Рядом с собой я услышал нечто похожее на молитву.
Где я? Почему здесь звучит молитва?
Я был среди матросов-сицилийцев на сперонаре «Madonna del pie della grotta». Молитву же — «Ave Maria» — читал сын капитана Арены, девятилетний мальчик: он стоял на крыше нашей каюты и его поддерживал наш рулевой Нунцио.
Оттуда мальчик обращался к морю, ветрам, облакам, к Богу!

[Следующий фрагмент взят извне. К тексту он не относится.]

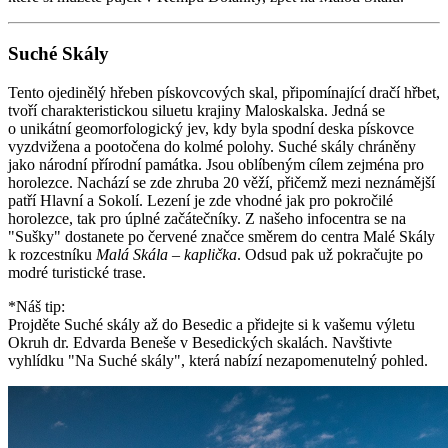
Suché Skály
Tento ojedinělý hřeben pískovcových skal, připomínající dračí hřbet,
tvoří charakteristickou siluetu krajiny Maloskalska. Jedná se
o unikátní geomorfologický jev, kdy byla spodní deska pískovce
vyzdvižena a pootočena do kolmé polohy. Suché skály chráněny
jako národní přírodní památka. Jsou oblíbeným cílem zejména pro
horolezce. Nachází se zde zhruba 20 věží, přičemž mezi neznámější
patří Hlavní a Sokolí. Lezení je zde vhodné jak pro pokročilé
horolezce, tak pro úplné začátečníky. Z našeho infocentra se na
"Sušky" dostanete po červené značce směrem do centra Malé Skály
k rozcestníku
Malá Skála – kaplička
. Odsud pak už pokračujte po
modré turistické trase.
*Náš tip:
Projděte Suché skály až do Besedic a přidejte si k vašemu výletu
Okruh dr. Edvarda Beneše v Besedických skalách. Navštivte
vyhlídku "Na Suché skály", která nabízí nezapomenutelný pohled.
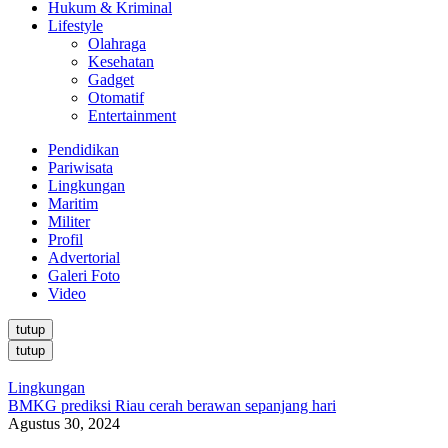
Hukum & Kriminal
Lifestyle
Olahraga
Kesehatan
Gadget
Otomatif
Entertainment
Pendidikan
Pariwisata
Lingkungan
Maritim
Militer
Profil
Advertorial
Galeri Foto
Video
tutup
tutup
Lingkungan
BMKG prediksi Riau cerah berawan sepanjang hari
Agustus 30, 2024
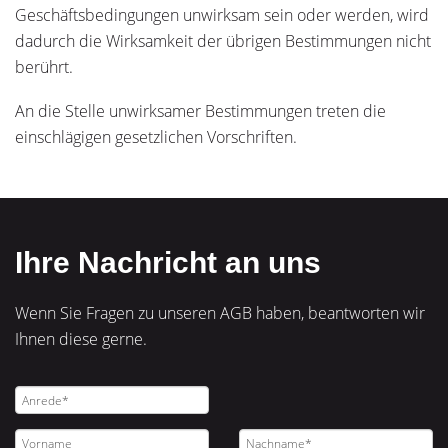
Geschäftsbedingungen unwirksam sein oder werden, wird
dadurch die Wirksamkeit der übrigen Bestimmungen nicht
berührt.
An die Stelle unwirksamer Bestimmungen treten die
einschlägigen gesetzlichen Vorschriften.
Ihre Nachricht an uns
Wenn Sie Fragen zu unseren AGB haben, beantworten wir
Ihnen diese gerne.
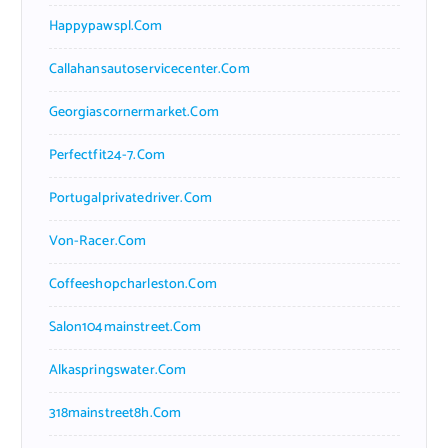
Happypawspl.com
Callahansautoservicecenter.com
Georgiascornermarket.com
Perfectfit24-7.com
Portugalprivatedriver.com
Von-Racer.com
Coffeeshopcharleston.com
Salon104mainstreet.com
Alkaspringswater.com
318mainstreet8h.com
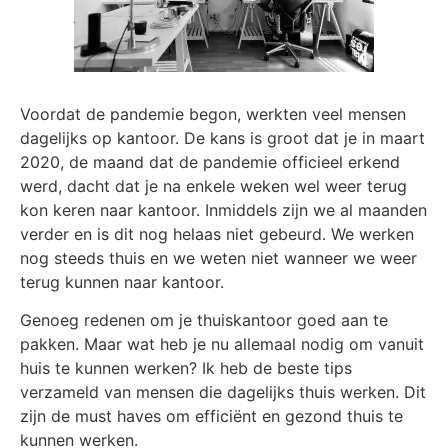
Voordat de pandemie begon, werkten veel mensen
dagelijks op kantoor. De kans is groot dat je in maart
2020, de maand dat de pandemie officieel erkend
werd, dacht dat je na enkele weken wel weer terug
kon keren naar kantoor. Inmiddels zijn we al maanden
verder en is dit nog helaas niet gebeurd. We werken
nog steeds thuis en we weten niet wanneer we weer
terug kunnen naar kantoor.
Genoeg redenen om je thuiskantoor goed aan te
pakken. Maar wat heb je nu allemaal nodig om vanuit
huis te kunnen werken? Ik heb de beste tips
verzameld van mensen die dagelijks thuis werken. Dit
zijn de must haves om efficiënt en gezond thuis te
kunnen werken.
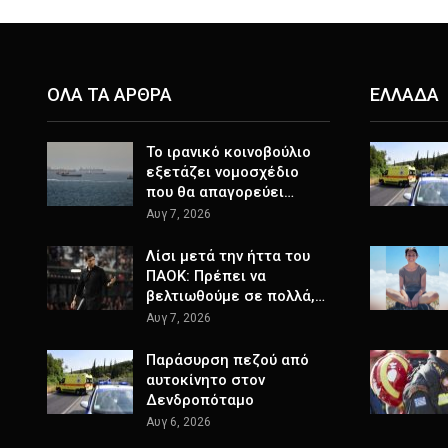
ΟΛΑ ΤΑ ΑΡΘΡΑ
ΕΛΛΑΔΑ
Το ιρανικό κοινοβούλιο
εξετάζει νομοσχέδιο
που θα απαγορεύει…
Αυγ 7, 2026
Λίσι μετά την ήττα του
ΠΑΟΚ: Πρέπει να
βελτιωθούμε σε πολλά,…
Αυγ 7, 2026
Παράσυρση πεζού από
αυτοκίνητο στον
Δενδροπόταμο
Αυγ 6, 2026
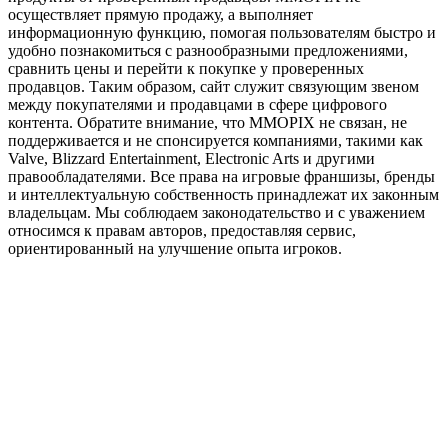
осуществляет прямую продажу, а выполняет
информационную функцию, помогая пользователям быстро и
удобно познакомиться с разнообразными предложениями,
сравнить цены и перейти к покупке у проверенных
продавцов. Таким образом, сайт служит связующим звеном
между покупателями и продавцами в сфере цифрового
контента. Обратите внимание, что MMOPIX не связан, не
поддерживается и не спонсируется компаниями, такими как
Valve, Blizzard Entertainment, Electronic Arts и другими
правообладателями. Все права на игровые франшизы, бренды
и интеллектуальную собственность принадлежат их законным
владельцам. Мы соблюдаем законодательство и с уважением
относимся к правам авторов, предоставляя сервис,
ориентированный на улучшение опыта игроков.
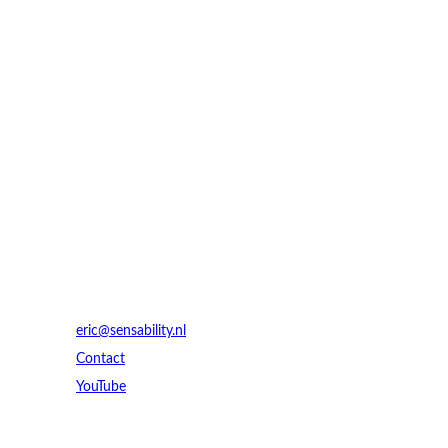
Contact
eric@sensability.nl
Contact
YouTube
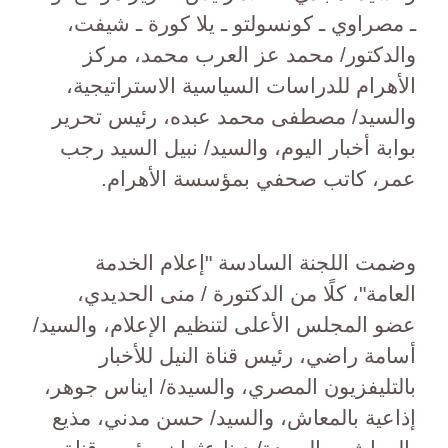
ـ مصراوي ـ كونسولتو ـ يلا كورة ـ شيفت،
والدكتور/ محمد عز العرب محمد، مركز
الأهرام للدراسات السياسية الاستراتيجية،
والسيد/ مصطفى محمد عبده، رئيس تحرير
بوابة أخبار اليوم، والسيد/ نبيل السيد رجب
عمر، كاتب صحفي بمؤسسة الأهرام.
وضمت اللجنة السادسة "إعلام الخدمة
العامة"، كلًا من الدكتورة / منى الحديدي،
عضو المجلس الأعلى لتنظيم الإعلام، والسيد/
أسامة راضي، رئيس قناة النيل للأخبار
بالتليفزيون المصري، والسيدة/ ايناس جوهر،
إذاعية بالمعاش، والسيد/ حسن مدني، مذيع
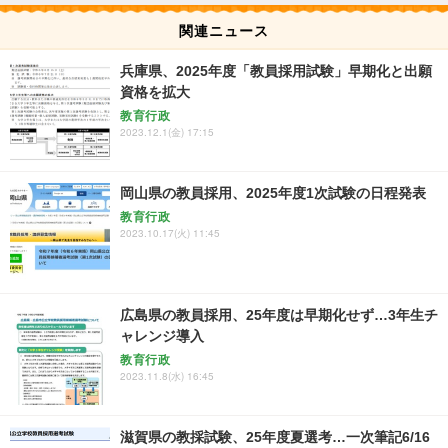
関連ニュース
兵庫県、2025年度「教員採用試験」早期化と出願
資格を拡大
教育行政
2023.12.1(金) 17:15
岡山県の教員採用、2025年度1次試験の日程発表
教育行政
2023.10.17(火) 11:45
広島県の教員採用、25年度は早期化せず…3年生チ
ャレンジ導入
教育行政
2023.11.8(水) 16:45
滋賀県の教採試験、25年度夏選考…一次筆記6/16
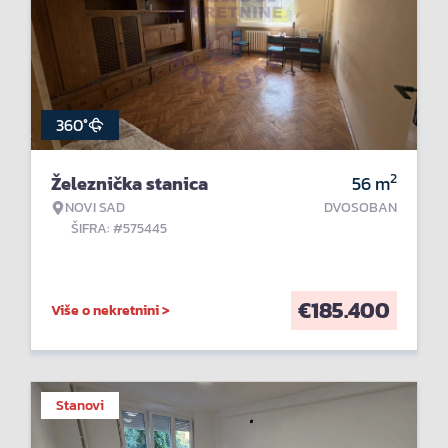
360°
2
Železnička stanica
56
m
NOVI SAD
DVOSOBAN
ŠIFRA: #575445
€
185.400
Više o nekretnini >
Stanovi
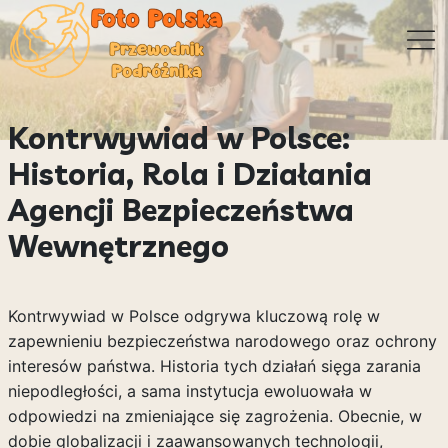
Kontrwywiad w Polsce:
Historia, Rola i Działania
Agencji Bezpieczeństwa
Wewnętrznego
Kontrwywiad w Polsce odgrywa kluczową rolę w
zapewnieniu bezpieczeństwa narodowego oraz ochrony
interesów państwa. Historia tych działań sięga zarania
niepodległości, a sama instytucja ewoluowała w
odpowiedzi na zmieniające się zagrożenia. Obecnie, w
dobie globalizacji i zaawansowanych technologii,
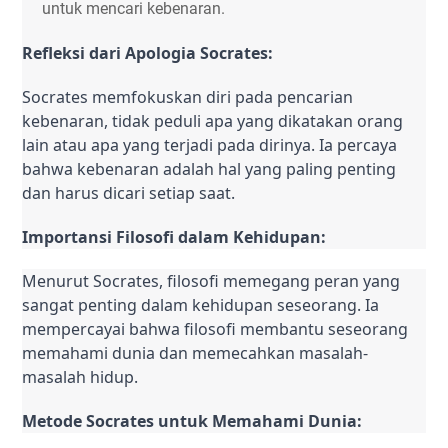
untuk mencari kebenaran.
Refleksi dari Apologia Socrates:
Socrates memfokuskan diri pada pencarian 
kebenaran, tidak peduli apa yang dikatakan orang 
lain atau apa yang terjadi pada dirinya. Ia percaya 
bahwa kebenaran adalah hal yang paling penting 
dan harus dicari setiap saat.
Importansi Filosofi dalam Kehidupan:
Menurut Socrates, filosofi memegang peran yang 
sangat penting dalam kehidupan seseorang. Ia 
mempercayai bahwa filosofi membantu seseorang 
memahami dunia dan memecahkan masalah-
masalah hidup.
Metode Socrates untuk Memahami Dunia:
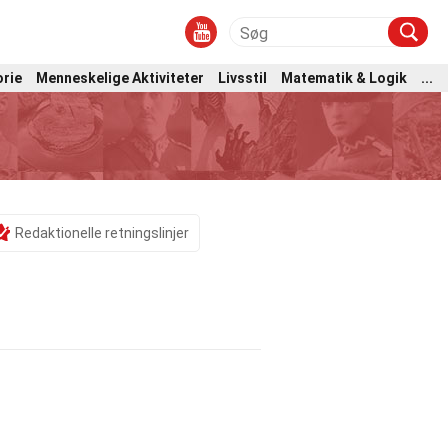
orie
Menneskelige Aktiviteter
Livsstil
Matematik & Logik
...
Redaktionelle retningslinjer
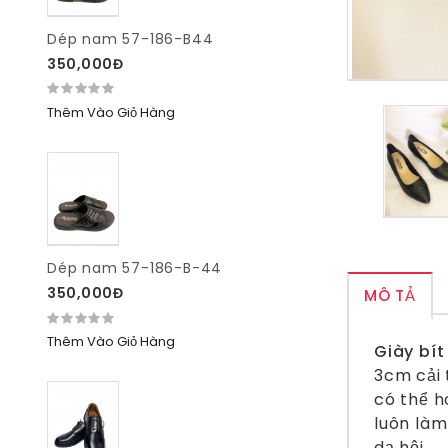
Dép nam 57-186-B44
350,000Đ
Thêm Vào Giỏ Hàng
Dép nam 57-186-B-44
350,000Đ
MÔ TẢ
Thêm Vào Giỏ Hàng
Giày bí
3cm cải 
có thể h
luôn làm
dạ hội.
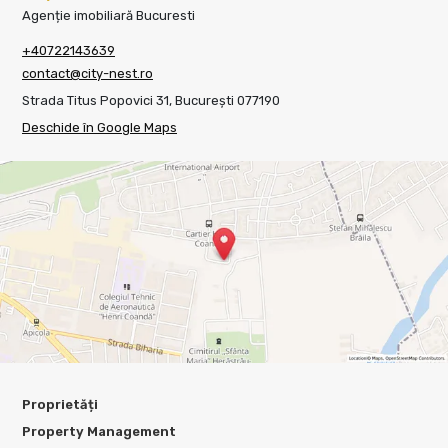
Agenție imobiliară Bucuresti
+40722143639
contact@city-nest.ro
Strada Titus Popovici 31, București 077190
Deschide în Google Maps
Proprietăți
Property Management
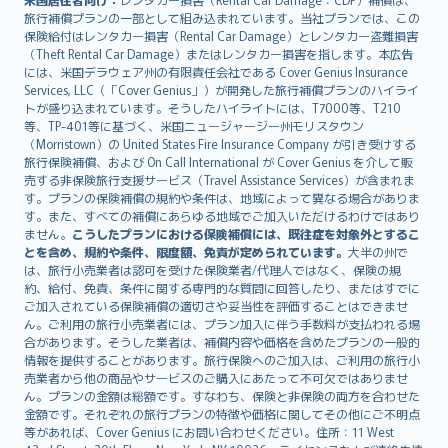
旅行補償プランの一部として組み込まれています。当社プランでは、この
保険給付はレンタカー損害（Rental Car Damage）とレンタカー盗難損害
（Theft Rental Car Damage）またはレンタカー損害を指します。本広告
には、米国デラウェア州の有限責任会社である Cover Genius Insurance
Services, LLC（「Cover Genius」）が開発した旅行補償プランのハイライ
トが盛り込まれています。そうしたハイライトには、T7000等、T210
等、TP-401等に基づく、米国ニュージャージー州モリスタウン
（Morristown）の United States Fire Insurance Company が引き受けする
旅行保険補償、および On Call International が Cover Genius を介して販
売する非保険旅行支援サービス（Travel Assistance Services）が含まれま
す。プランの保険補償の規約や条件は、地域によって異なる場合がありま
す。また、すべての補償にあらゆる地域でご加入いただけるわけではあり
ません。
こうしたプランにおける保険補償には、既往症を対象外とするこ
とを含め、規約や条件、限度額、免責が定められています。
大半の州で
は、旅行小売業者は認可を受けた保険業者/代理人ではなく、保険の規
約、給付、免責、条件に関する専門的な質問に回答したり、またはすでに
ご加入されている保険補償の適切さや妥当性を評価することはできませ
ん。ご利用の旅行小売業者には、プラン加入に伴う手数料が支払われる場
合があります。そうした業者は、補償内容や価格を含めたプランの一般的
情報を提供することがあります。旅行保険へのご加入は、ご利用の旅行小
売業者から他の商品やサービスのご購入にあたって不可欠ではありませ
ん。プランの金額は総額です。すなわち、保険と非保険の両方を合わせた
金額です。それぞれの旅行プランの特徴や価格に関してその他にご不明点
等があれば、Cover Genius にお問い合わせください。住所：11 West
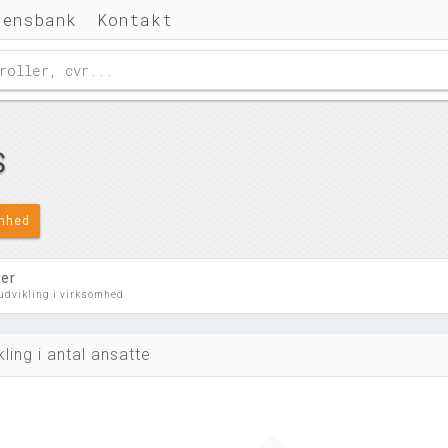
densbank
Kontakt
S
omhed
ler
 udvikling i virksomhed
kling i antal ansatte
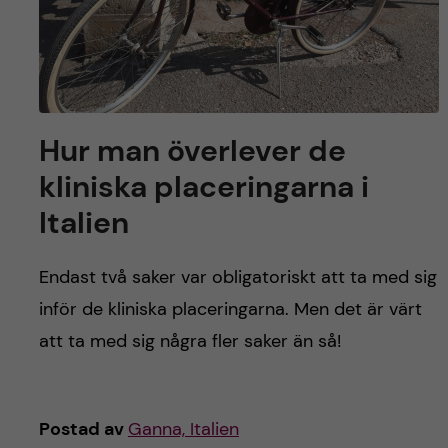
Hur man överlever de
kliniska placeringarna i
Italien
Endast två saker var obligatoriskt att ta med sig
inför de kliniska placeringarna. Men det är värt
att ta med sig några fler saker än så!
Postad av
Ganna, Italien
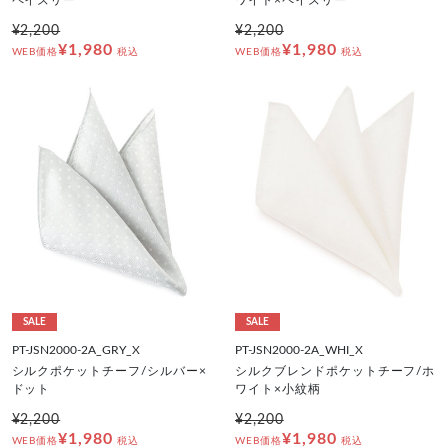
¥2,200
¥2,200
¥1,980
¥1,980
WEB価格
税込
WEB価格
税込
SALE
SALE
PT-JSN2000-2A_GRY_X
PT-JSN2000-2A_WHI_X
シルクポケットチーフ/シルバー×
シルクブレンドポケットチーフ/ホ
ドット
ワイト×小紋柄
¥2,200
¥2,200
¥1,980
¥1,980
WEB価格
税込
WEB価格
税込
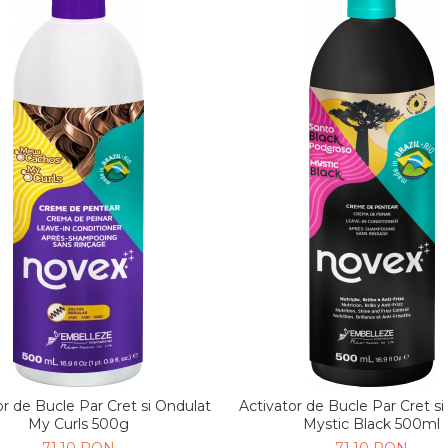
or de Bucle Par Cret si Ondulat
Activator de Bucle Par Cret s
My Curls 500g
Mystic Black 500ml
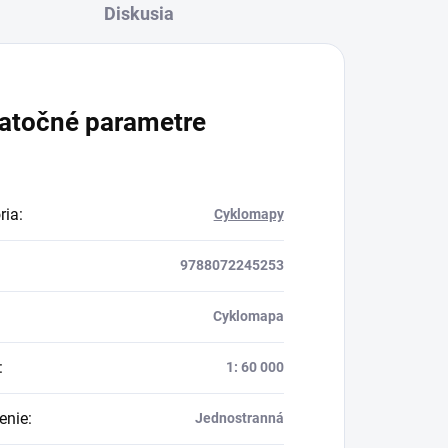
Diskusia
atočné parametre
ria
:
Cyklomapy
9788072245253
Cyklomapa
:
1: 60 000
enie
:
Jednostranná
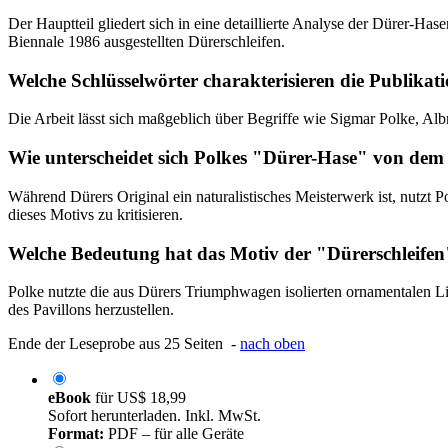
Der Hauptteil gliedert sich in eine detaillierte Analyse der Dürer-
Biennale 1986 ausgestellten Dürerschleifen.
Welche Schlüsselwörter charakterisieren die Publikat
Die Arbeit lässt sich maßgeblich über Begriffe wie Sigmar Polke, Al
Wie unterscheidet sich Polkes "Dürer-Hase" von dem
Während Dürers Original ein naturalistisches Meisterwerk ist, nutzt P
dieses Motivs zu kritisieren.
Welche Bedeutung hat das Motiv der "Dürerschleifen
Polke nutzte die aus Dürers Triumphwagen isolierten ornamentalen L
des Pavillons herzustellen.
Ende der Leseprobe aus 25 Seiten -
nach oben
eBook
für
US$ 18,99
Sofort herunterladen. Inkl. MwSt.
Format:
PDF – für alle Geräte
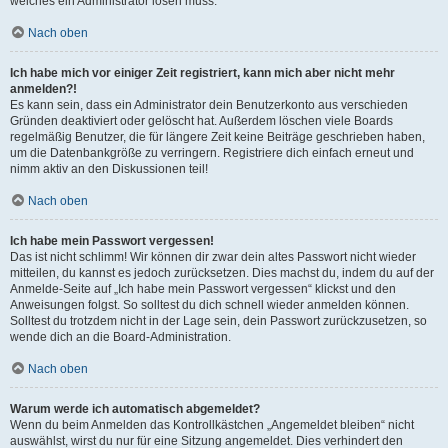
welches ein Administrator lösen muss.
Nach oben
Ich habe mich vor einiger Zeit registriert, kann mich aber nicht mehr
anmelden?!
Es kann sein, dass ein Administrator dein Benutzerkonto aus verschieden
Gründen deaktiviert oder gelöscht hat. Außerdem löschen viele Boards
regelmäßig Benutzer, die für längere Zeit keine Beiträge geschrieben haben,
um die Datenbankgröße zu verringern. Registriere dich einfach erneut und
nimm aktiv an den Diskussionen teil!
Nach oben
Ich habe mein Passwort vergessen!
Das ist nicht schlimm! Wir können dir zwar dein altes Passwort nicht wieder
mitteilen, du kannst es jedoch zurücksetzen. Dies machst du, indem du auf der
Anmelde-Seite auf „Ich habe mein Passwort vergessen“ klickst und den
Anweisungen folgst. So solltest du dich schnell wieder anmelden können.
Solltest du trotzdem nicht in der Lage sein, dein Passwort zurückzusetzen, so
wende dich an die Board-Administration.
Nach oben
Warum werde ich automatisch abgemeldet?
Wenn du beim Anmelden das Kontrollkästchen „Angemeldet bleiben“ nicht
auswählst, wirst du nur für eine Sitzung angemeldet. Dies verhindert den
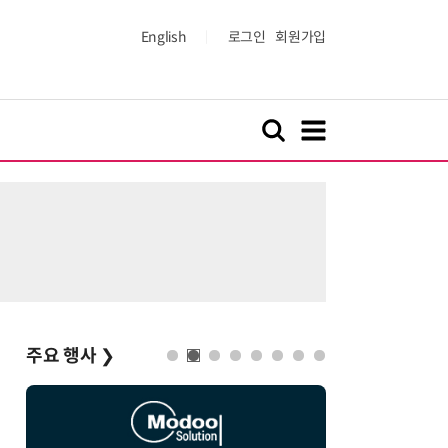
English
로그인
회원가입
주요 행사
❯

Время молитвы «Ave Maria» — поэтический час дня. Даже если ничто не усугубляет грусть сумерек, в этот час мы грезим без определенных мыслей; в этот час всплывают воспоминания о далекой родине и отсутствующих друзьях, и эти воспоминания подобны облакам, которые принимают облик то гор, то озер, то человеческих фигур и плавно скользят по лазурному небу, меняют свой облик, в одно мгновение множество раз сливаясь, отплывая в разные стороны и вновь сливаясь; часы летят, но мы не ощущаем прикосновения их крыльев, не слышим их полета. Потом наступает ночь — если только можно назвать ночью отсутствие света, — наступает ночь, зажигая одну за другой звезды на потемневшем востоке, тогда как на западе, где постепенно угасает солнце, прокатываются золотые волны и сменяют друг друга все цвета радуги — от ярко-алого до светло-зеленого. В этот час с воды доносится какой-то мелодичный шорох: из моря выпрыгивают рыбы, похожие на серебряные проблески; кормчий оставляет руль, как будто рулю больше не нужна ничья рука, кроме длани Бога; на крышу каюты снова поднимают сына капитана, и «Ave Maria» начинает звучать в тот миг, когда гаснет последний луч дня.